Shoe Detectors Gone at Atlanta Airport

The Atlanta Journal-Constitution via NewsEdge Corporation : Sep. 2--The airport "shoe detectors" are gone -- for now.

The do-it-yourself metal-screening boxes helped travelers in Atlanta and other airports decide whether to shed their footwear before walking through security checkpoints. The idea was to prevent time-consuming extra screening required when passengers set off alarms in the walk-through metal detectors.

But this week the Transportation Security Administration told Hartsfield-Jackson International and other airports that the shoe detectors were being removed because they were "not certified." And by Wednesday morning, they had disappeared.

Hartsfield-Jackson General Manager Ben DeCosta said he wasn't consulted.

"I don't see that there's any problem with having this convenience," he said. "It's a help to the passengers and a help to the TSA. The fact that they were not certified ... I don't know what that means."

TSA spokeswoman Yolanda Clark said the boxes were removed because of unspecified safety concerns.
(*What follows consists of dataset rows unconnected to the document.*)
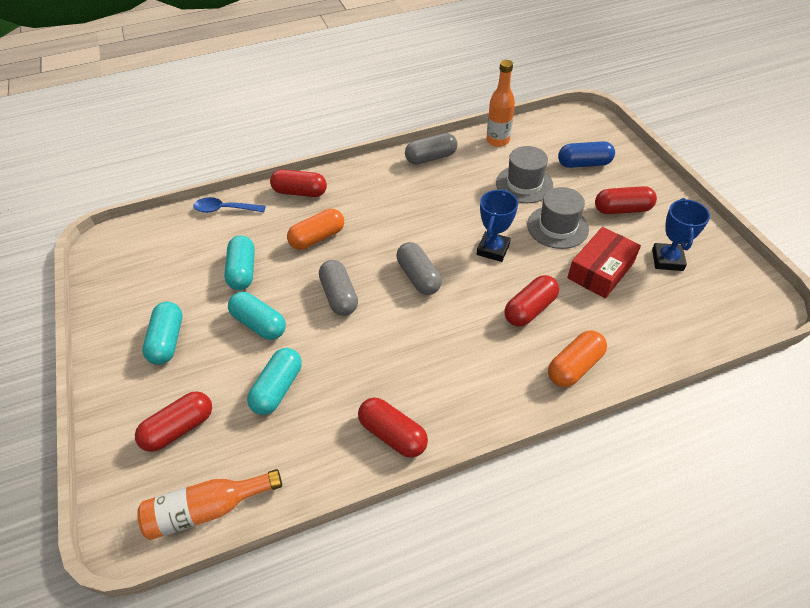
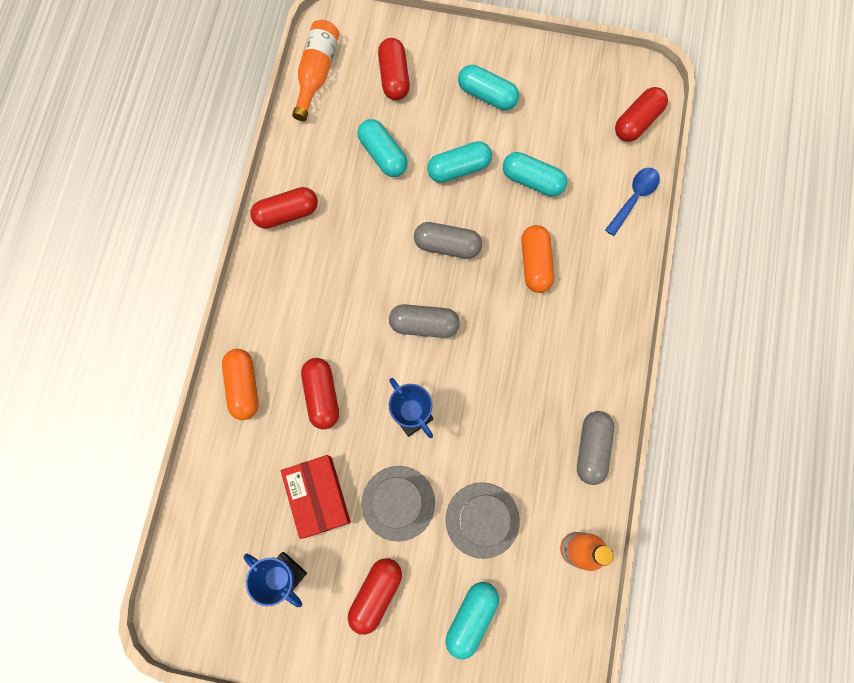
camera: 120 degrees right, 25 degrees up
(300, 192) = (617, 280): red capsule -> red capsule (637, 121)
(584, 164) = (471, 617): blue capsule -> turquoise capsule

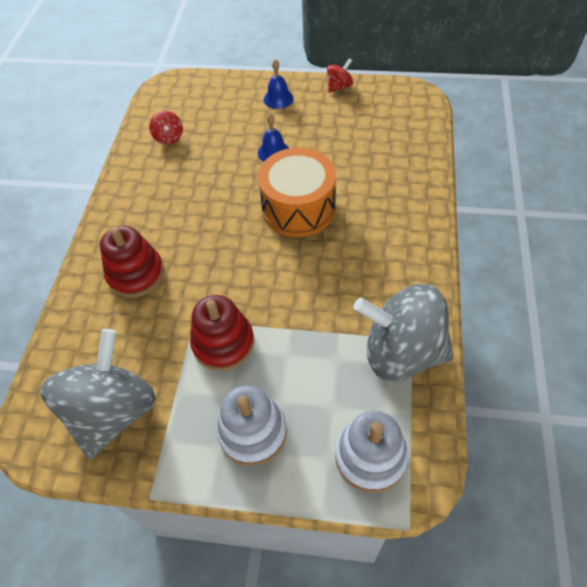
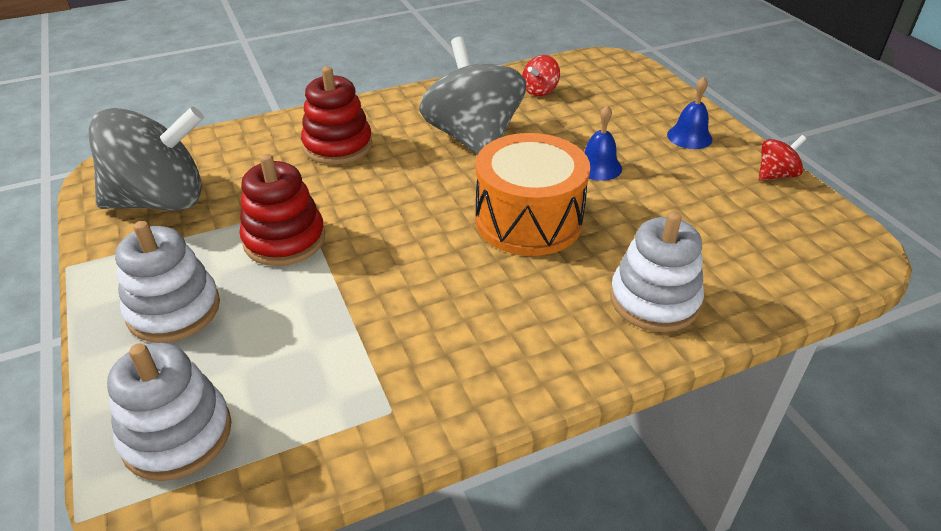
camera: 55 degrees right, 15 degrees down
(339, 86) = (775, 175): red spinning top -> red spinning top turned 45 degrees counterclockwise
(400, 189) = (654, 300): none -> white stacking toy
(401, 352) = (363, 407): grey spinning top -> grey spinning top (473, 138)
She added that many of the devices were less sensitive than the walk-though screening machines and therefore of limited usefulness.

Clark said the TSA was working on a flat mat that passengers could use to self-test their shoes for metal. The mats will be tested in a couple of airports, possibly Baltimore-Washington International and Cincinnati, she said.

Screeners came up with the idea and improvised the shoe detectors, which sit on the floor in front of checkpoint lanes. Shoes became a focus of airport security in late 2001 after a passenger on an American Airlines jet tried to detonate explosives smuggled onto the aircraft inside his shoes.